Dataset:
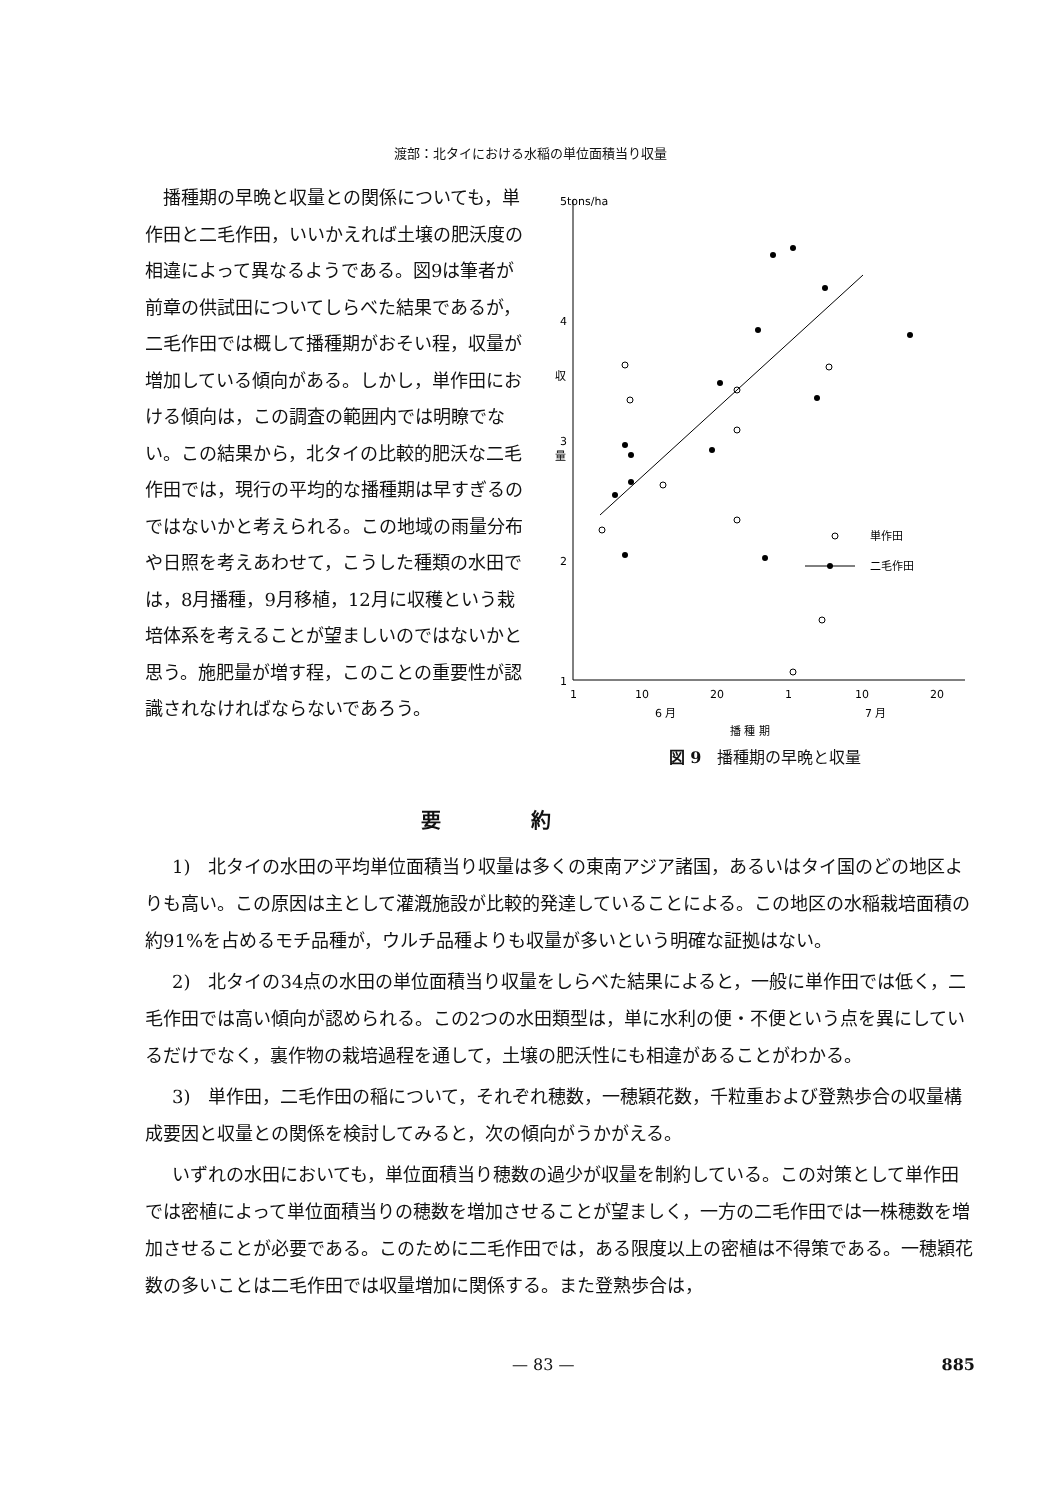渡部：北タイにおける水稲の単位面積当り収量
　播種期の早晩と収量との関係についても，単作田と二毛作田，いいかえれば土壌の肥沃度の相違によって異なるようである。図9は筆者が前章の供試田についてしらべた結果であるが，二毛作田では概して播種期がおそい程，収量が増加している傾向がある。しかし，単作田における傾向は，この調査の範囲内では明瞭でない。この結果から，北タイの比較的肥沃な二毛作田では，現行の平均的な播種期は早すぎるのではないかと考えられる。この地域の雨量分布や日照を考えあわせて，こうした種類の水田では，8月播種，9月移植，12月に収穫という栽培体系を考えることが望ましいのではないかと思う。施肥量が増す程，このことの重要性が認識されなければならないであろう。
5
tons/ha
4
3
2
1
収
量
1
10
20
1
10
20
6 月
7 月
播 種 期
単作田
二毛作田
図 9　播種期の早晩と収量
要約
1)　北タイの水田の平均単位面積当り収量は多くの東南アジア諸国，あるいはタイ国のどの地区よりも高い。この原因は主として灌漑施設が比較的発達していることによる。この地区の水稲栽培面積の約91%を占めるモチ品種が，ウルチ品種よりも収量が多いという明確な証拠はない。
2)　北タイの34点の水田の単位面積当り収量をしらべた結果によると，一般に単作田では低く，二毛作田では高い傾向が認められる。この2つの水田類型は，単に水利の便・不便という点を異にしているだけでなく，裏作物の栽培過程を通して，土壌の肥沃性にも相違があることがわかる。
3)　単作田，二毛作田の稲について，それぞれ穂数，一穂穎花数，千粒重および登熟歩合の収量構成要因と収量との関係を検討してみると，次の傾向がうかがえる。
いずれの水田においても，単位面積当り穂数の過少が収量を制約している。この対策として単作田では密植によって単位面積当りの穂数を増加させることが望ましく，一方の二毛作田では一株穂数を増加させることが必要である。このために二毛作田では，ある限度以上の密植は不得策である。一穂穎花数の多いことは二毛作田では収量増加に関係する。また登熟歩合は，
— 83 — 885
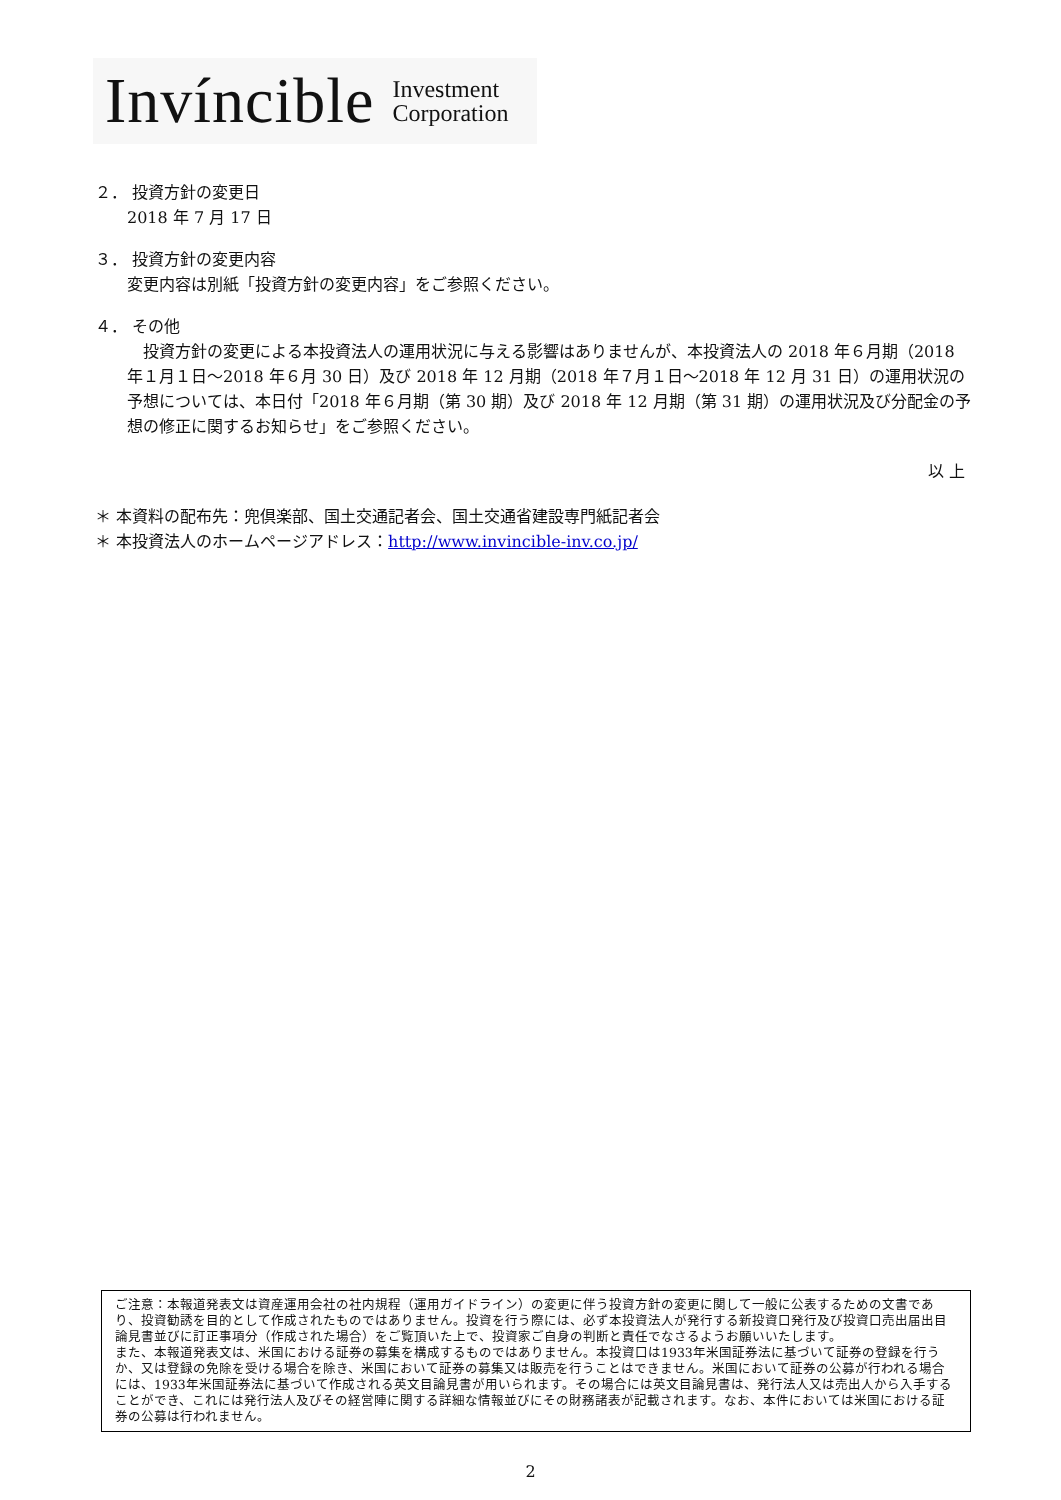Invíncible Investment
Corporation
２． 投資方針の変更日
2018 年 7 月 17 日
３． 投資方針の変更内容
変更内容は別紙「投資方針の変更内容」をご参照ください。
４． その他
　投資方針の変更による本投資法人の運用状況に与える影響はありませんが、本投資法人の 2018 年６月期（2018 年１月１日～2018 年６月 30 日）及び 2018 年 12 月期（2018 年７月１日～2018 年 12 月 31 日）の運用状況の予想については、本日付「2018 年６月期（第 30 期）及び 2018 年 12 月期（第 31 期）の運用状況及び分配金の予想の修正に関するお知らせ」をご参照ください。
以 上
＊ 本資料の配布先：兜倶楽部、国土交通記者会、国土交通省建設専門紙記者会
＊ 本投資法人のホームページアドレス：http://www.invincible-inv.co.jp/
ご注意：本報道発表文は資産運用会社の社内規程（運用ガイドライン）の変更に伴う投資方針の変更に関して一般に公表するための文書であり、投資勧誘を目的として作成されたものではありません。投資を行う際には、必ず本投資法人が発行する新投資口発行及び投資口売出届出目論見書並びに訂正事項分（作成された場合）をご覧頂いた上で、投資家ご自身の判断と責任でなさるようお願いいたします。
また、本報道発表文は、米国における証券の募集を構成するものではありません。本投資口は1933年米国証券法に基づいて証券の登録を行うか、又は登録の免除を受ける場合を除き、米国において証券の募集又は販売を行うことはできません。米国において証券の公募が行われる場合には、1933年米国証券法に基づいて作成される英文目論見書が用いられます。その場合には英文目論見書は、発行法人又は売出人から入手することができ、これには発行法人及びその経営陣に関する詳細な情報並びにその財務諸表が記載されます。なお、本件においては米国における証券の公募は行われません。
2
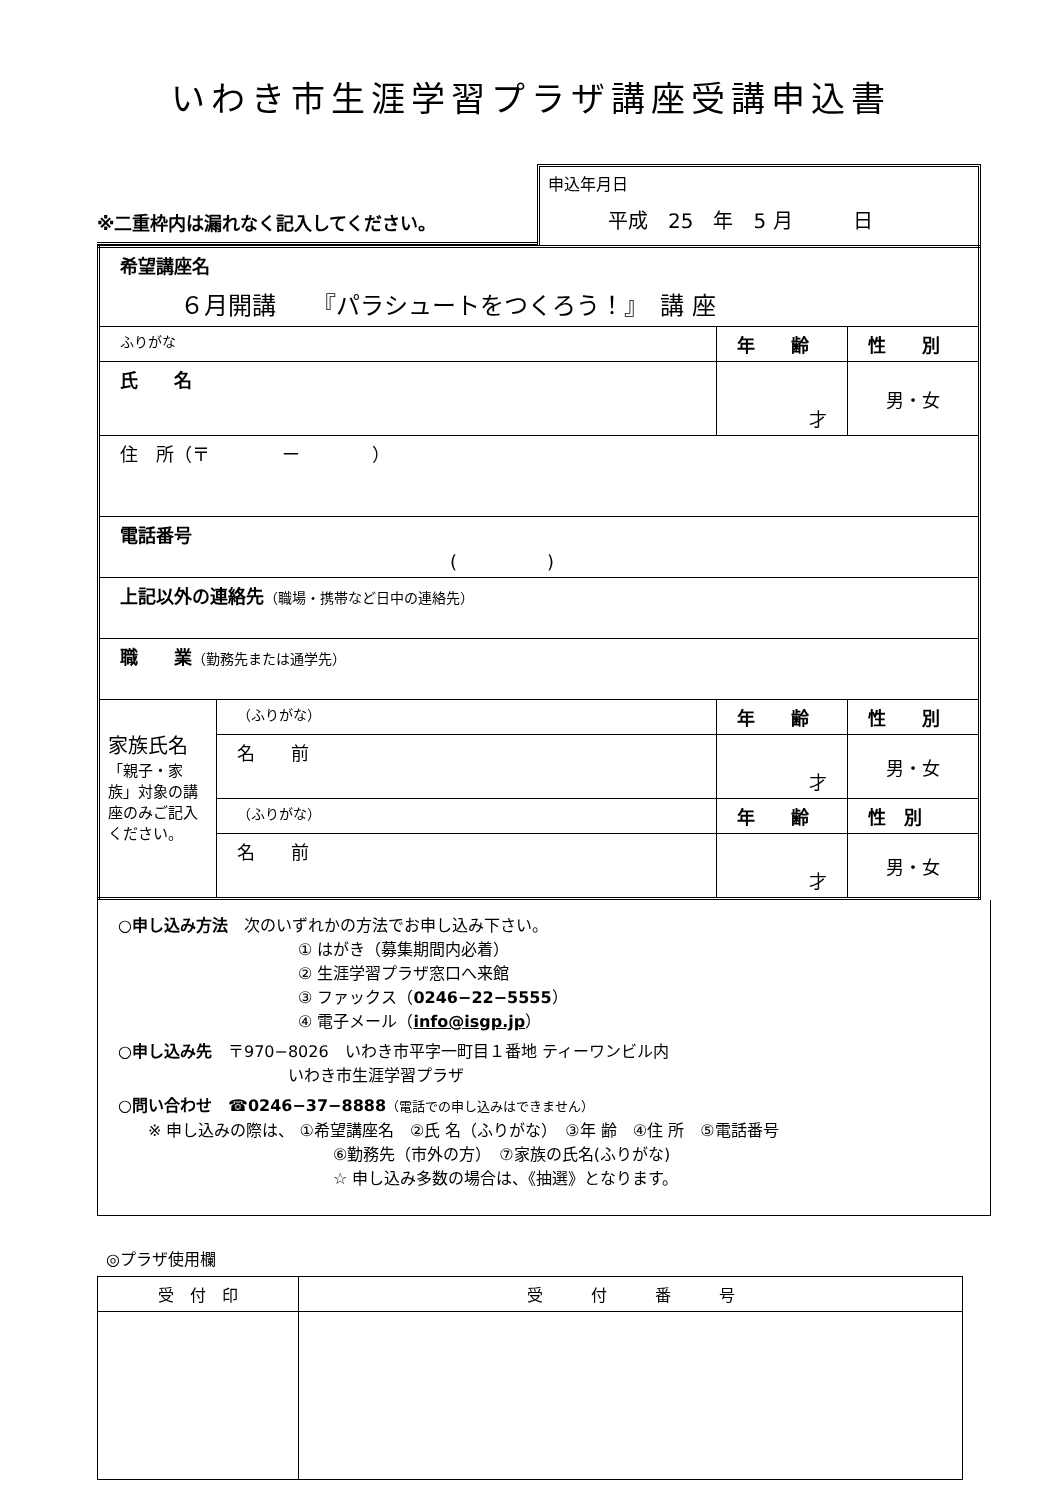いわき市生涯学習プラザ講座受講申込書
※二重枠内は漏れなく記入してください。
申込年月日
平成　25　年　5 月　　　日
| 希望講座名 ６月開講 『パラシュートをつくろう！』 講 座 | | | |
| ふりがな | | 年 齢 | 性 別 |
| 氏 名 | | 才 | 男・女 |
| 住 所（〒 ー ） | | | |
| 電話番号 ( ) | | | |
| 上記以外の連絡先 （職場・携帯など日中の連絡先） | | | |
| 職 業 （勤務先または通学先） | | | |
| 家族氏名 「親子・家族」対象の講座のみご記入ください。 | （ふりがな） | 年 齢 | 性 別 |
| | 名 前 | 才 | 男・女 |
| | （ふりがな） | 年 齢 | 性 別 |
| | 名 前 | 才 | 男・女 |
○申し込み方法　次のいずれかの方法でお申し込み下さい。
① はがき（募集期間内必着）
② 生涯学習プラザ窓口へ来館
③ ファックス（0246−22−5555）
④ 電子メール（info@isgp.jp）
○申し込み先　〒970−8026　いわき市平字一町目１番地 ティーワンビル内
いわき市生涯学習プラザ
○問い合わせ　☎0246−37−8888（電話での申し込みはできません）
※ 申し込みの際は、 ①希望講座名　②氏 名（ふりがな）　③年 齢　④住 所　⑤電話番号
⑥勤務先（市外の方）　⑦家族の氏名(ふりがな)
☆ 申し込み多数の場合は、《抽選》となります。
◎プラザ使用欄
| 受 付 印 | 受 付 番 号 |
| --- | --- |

Exercise requirements:
Which lines of the data include the string "をご参照ください"? Copy each of them.

Your solution:
変更内容は別紙「投資方針の変更内容」をご参照ください。
　投資方針の変更による本投資法人の運用状況に与える影響はありませんが、本投資法人の 2018 年６月期（2018 年１月１日～2018 年６月 30 日）及び 2018 年 12 月期（2018 年７月１日～2018 年 12 月 31 日）の運用状況の予想については、本日付「2018 年６月期（第 30 期）及び 2018 年 12 月期（第 31 期）の運用状況及び分配金の予想の修正に関するお知らせ」をご参照ください。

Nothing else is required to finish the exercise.